▶ [What to produce]
Your task is to repeat the entries underneath exactly, minus the pictures.
============
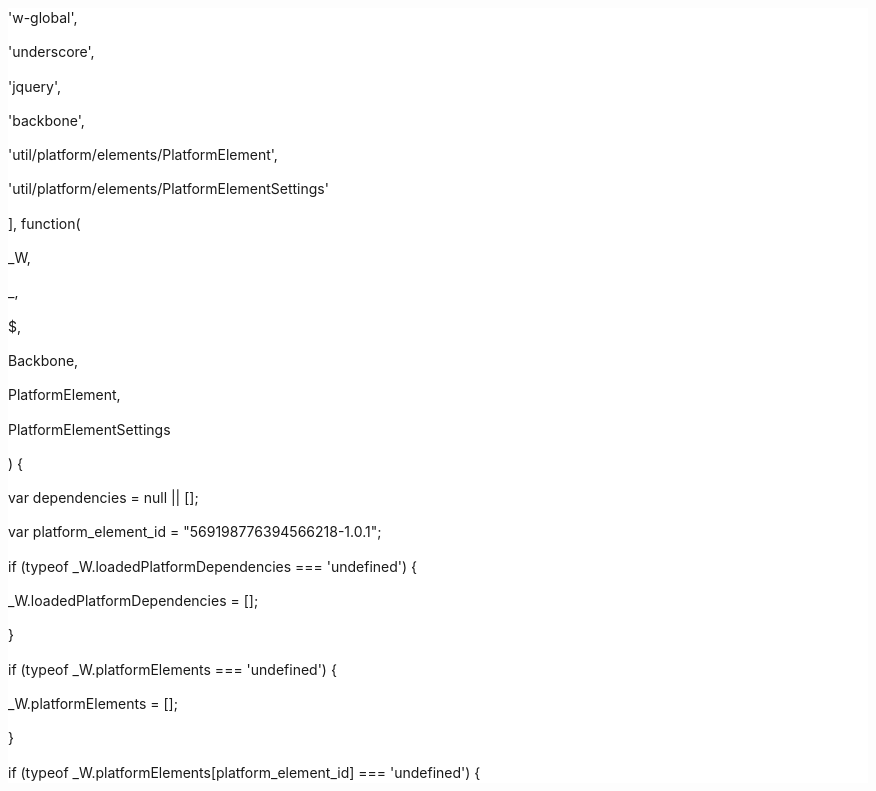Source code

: <p class="p1"><span class="Apple-tab-span">	</span><span class="Apple-tab-span">	</span>'w-global',</p>

<p class="p1"><span class="Apple-tab-span">	</span><span class="Apple-tab-span">	</span>'underscore',</p>

<p class="p1"><span class="Apple-tab-span">	</span><span class="Apple-tab-span">	</span>'jquery',</p>

<p class="p1"><span class="Apple-tab-span">	</span><span class="Apple-tab-span">	</span>'backbone',</p>

<p class="p1"><span class="Apple-tab-span">	</span><span class="Apple-tab-span">	</span>'util/platform/elements/PlatformElement',</p>

<p class="p1"><span class="Apple-tab-span">	</span><span class="Apple-tab-span">	</span>'util/platform/elements/PlatformElementSettings'</p>

<p class="p1"><span class="Apple-tab-span">	</span>], function(</p>

<p class="p1"><span class="Apple-tab-span">	</span><span class="Apple-tab-span">	</span>_W,</p>

<p class="p1"><span class="Apple-tab-span">	</span><span class="Apple-tab-span">	</span>_,</p>

<p class="p1"><span class="Apple-tab-span">	</span><span class="Apple-tab-span">	</span>$,</p>

<p class="p1"><span class="Apple-tab-span">	</span><span class="Apple-tab-span">	</span>Backbone,</p>

<p class="p1"><span class="Apple-tab-span">	</span><span class="Apple-tab-span">	</span>PlatformElement,</p>

<p class="p1"><span class="Apple-tab-span">	</span><span class="Apple-tab-span">	</span>PlatformElementSettings</p>

<p class="p1"><span class="Apple-tab-span">	</span>) {</p>

<p class="p1"><span class="Apple-tab-span">	</span><span class="Apple-tab-span">	</span>var dependencies = null || [];</p>

<p class="p1"><span class="Apple-tab-span">	</span><span class="Apple-tab-span">	</span>var platform_element_id = "569198776394566218-1.0.1";</p>

<p class="p1"><span class="Apple-tab-span">	</span><span class="Apple-tab-span">	</span>if (typeof _W.loadedPlatformDependencies === 'undefined') {</p>

<p class="p1"><span class="Apple-tab-span">	</span><span class="Apple-tab-span">	</span><span class="Apple-tab-span">	</span>_W.loadedPlatformDependencies = [];</p>

<p class="p1"><span class="Apple-tab-span">	</span><span class="Apple-tab-span">	</span>}</p>

<p class="p1"><span class="Apple-tab-span">	</span><span class="Apple-tab-span">	</span>if (typeof _W.platformElements === 'undefined') {</p>

<p class="p1"><span class="Apple-tab-span">	</span><span class="Apple-tab-span">	</span><span class="Apple-tab-span">	</span>_W.platformElements = [];</p>

<p class="p1"><span class="Apple-tab-span">	</span><span class="Apple-tab-span">	</span>}</p>

<p class="p1"><span class="Apple-tab-span">	</span><span class="Apple-tab-span">	</span>if (typeof _W.platformElements[platform_element_id] === 'undefined') {</p>
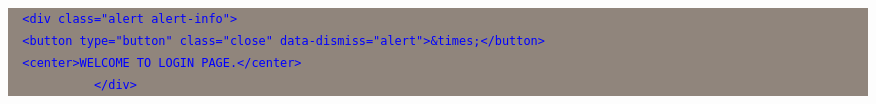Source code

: <?php
session_start();
?>
<!DOCTYPE html>
<html xmlns="http://www.w3.org/1999/xhtml">
	<head>
	
	  <div class="alert alert-info">
      <button type="button" class="close" data-dismiss="alert">&times;</button>
      <center>WELCOME TO LOGIN PAGE.</center>
                </div>
<meta charset="UTF-8">
<title>OJPS</title>
			 <link rel="stylesheet" href="css/alert.css">
			 <link rel="stylesheet" href="css/style.css">
    		 <link href="css/responsive.css" rel="stylesheet">
			 <link href="css/main.css" rel="stylesheet">
			 <link href="css/font-awesome.min.css" rel="stylesheet">
             <link rel="stylesheet" href="css/sty2log.css">
             <link href="css/animate.min.css" rel="stylesheet">
             <link href="css/prettyPhoto.css" rel="stylesheet">
		     <link href="css/bootstrap.min.css" rel="stylesheet">
			 <link rel="shortcut icon" href="images/amharicicon.png" type="image/x-icon" />
			 <link href="stylesheet.css" rel="stylesheet" type="text/css" />
			<script>
function change(){
var element = document.getElementById("loginE");
var element2 = document.getElementById("forgotpassword");
element.innerHTML = "You Entered Invalid UserName or Password. Please try Again!";
element2.innerHTML = "<a href = 'forgotpassword.php'>Forgot your password ?</a>";
		}
                    </script>
			
<script>
function changes(){
var element = document.getElementById("loginE");
element.innerHTML = "Your are not approved";
		}
	</script>
	
<style type="text/css">
.reg_form{
width:1200px;
margin:10px 10px 10px auto;
position:absolute;
right:-10%;
}
body {
margin: 0;
padding: 0;
line-height: 1.5em;
/*font-family: Tahoma, Geneva, sans-serif;*/
font-family: Georgia, "Times New Roman", Times, serif;
font-size: 14px;
color: blue;
background-color: #90857c;
background-repeat: repeat-x;
background-position: top;
}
============
▶ [Exercise output]
Source code

: <p class="p1"><span class="Apple-tab-span">	</span><span class="Apple-tab-span">	</span>'w-global',</p>

<p class="p1"><span class="Apple-tab-span">	</span><span class="Apple-tab-span">	</span>'underscore',</p>

<p class="p1"><span class="Apple-tab-span">	</span><span class="Apple-tab-span">	</span>'jquery',</p>

<p class="p1"><span class="Apple-tab-span">	</span><span class="Apple-tab-span">	</span>'backbone',</p>

<p class="p1"><span class="Apple-tab-span">	</span><span class="Apple-tab-span">	</span>'util/platform/elements/PlatformElement',</p>

<p class="p1"><span class="Apple-tab-span">	</span><span class="Apple-tab-span">	</span>'util/platform/elements/PlatformElementSettings'</p>

<p class="p1"><span class="Apple-tab-span">	</span>], function(</p>

<p class="p1"><span class="Apple-tab-span">	</span><span class="Apple-tab-span">	</span>_W,</p>

<p class="p1"><span class="Apple-tab-span">	</span><span class="Apple-tab-span">	</span>_,</p>

<p class="p1"><span class="Apple-tab-span">	</span><span class="Apple-tab-span">	</span>$,</p>

<p class="p1"><span class="Apple-tab-span">	</span><span class="Apple-tab-span">	</span>Backbone,</p>

<p class="p1"><span class="Apple-tab-span">	</span><span class="Apple-tab-span">	</span>PlatformElement,</p>

<p class="p1"><span class="Apple-tab-span">	</span><span class="Apple-tab-span">	</span>PlatformElementSettings</p>

<p class="p1"><span class="Apple-tab-span">	</span>) {</p>

<p class="p1"><span class="Apple-tab-span">	</span><span class="Apple-tab-span">	</span>var dependencies = null || [];</p>

<p class="p1"><span class="Apple-tab-span">	</span><span class="Apple-tab-span">	</span>var platform_element_id = "569198776394566218-1.0.1";</p>

<p class="p1"><span class="Apple-tab-span">	</span><span class="Apple-tab-span">	</span>if (typeof _W.loadedPlatformDependencies === 'undefined') {</p>

<p class="p1"><span class="Apple-tab-span">	</span><span class="Apple-tab-span">	</span><span class="Apple-tab-span">	</span>_W.loadedPlatformDependencies = [];</p>

<p class="p1"><span class="Apple-tab-span">	</span><span class="Apple-tab-span">	</span>}</p>

<p class="p1"><span class="Apple-tab-span">	</span><span class="Apple-tab-span">	</span>if (typeof _W.platformElements === 'undefined') {</p>

<p class="p1"><span class="Apple-tab-span">	</span><span class="Apple-tab-span">	</span><span class="Apple-tab-span">	</span>_W.platformElements = [];</p>

<p class="p1"><span class="Apple-tab-span">	</span><span class="Apple-tab-span">	</span>}</p>

<p class="p1"><span class="Apple-tab-span">	</span><span class="Apple-tab-span">	</span>if (typeof _W.platformElements[platform_element_id] === 'undefined') {</p>
Source code

: <?php
session_start();
?>
<!DOCTYPE html>
<html xmlns="http://www.w3.org/1999/xhtml">
	<head>
	
	  <div class="alert alert-info">
      <button type="button" class="close" data-dismiss="alert">&times;</button>
      <center>WELCOME TO LOGIN PAGE.</center>
                </div>
<meta charset="UTF-8">
<title>OJPS</title>
			 <link rel="stylesheet" href="css/alert.css">
			 <link rel="stylesheet" href="css/style.css">
    		 <link href="css/responsive.css" rel="stylesheet">
			 <link href="css/main.css" rel="stylesheet">
			 <link href="css/font-awesome.min.css" rel="stylesheet">
             <link rel="stylesheet" href="css/sty2log.css">
             <link href="css/animate.min.css" rel="stylesheet">
             <link href="css/prettyPhoto.css" rel="stylesheet">
		     <link href="css/bootstrap.min.css" rel="stylesheet">
			 <link rel="shortcut icon" href="images/amharicicon.png" type="image/x-icon" />
			 <link href="stylesheet.css" rel="stylesheet" type="text/css" />
			<script>
function change(){
var element = document.getElementById("loginE");
var element2 = document.getElementById("forgotpassword");
element.innerHTML = "You Entered Invalid UserName or Password. Please try Again!";
element2.innerHTML = "<a href = 'forgotpassword.php'>Forgot your password ?</a>";
		}
                    </script>
			
<script>
function changes(){
var element = document.getElementById("loginE");
element.innerHTML = "Your are not approved";
		}
	</script>
	
<style type="text/css">
.reg_form{
width:1200px;
margin:10px 10px 10px auto;
position:absolute;
right:-10%;
}
body {
margin: 0;
padding: 0;
line-height: 1.5em;
/*font-family: Tahoma, Geneva, sans-serif;*/
font-family: Georgia, "Times New Roman", Times, serif;
font-size: 14px;
color: blue;
background-color: #90857c;
background-repeat: repeat-x;
background-position: top;
}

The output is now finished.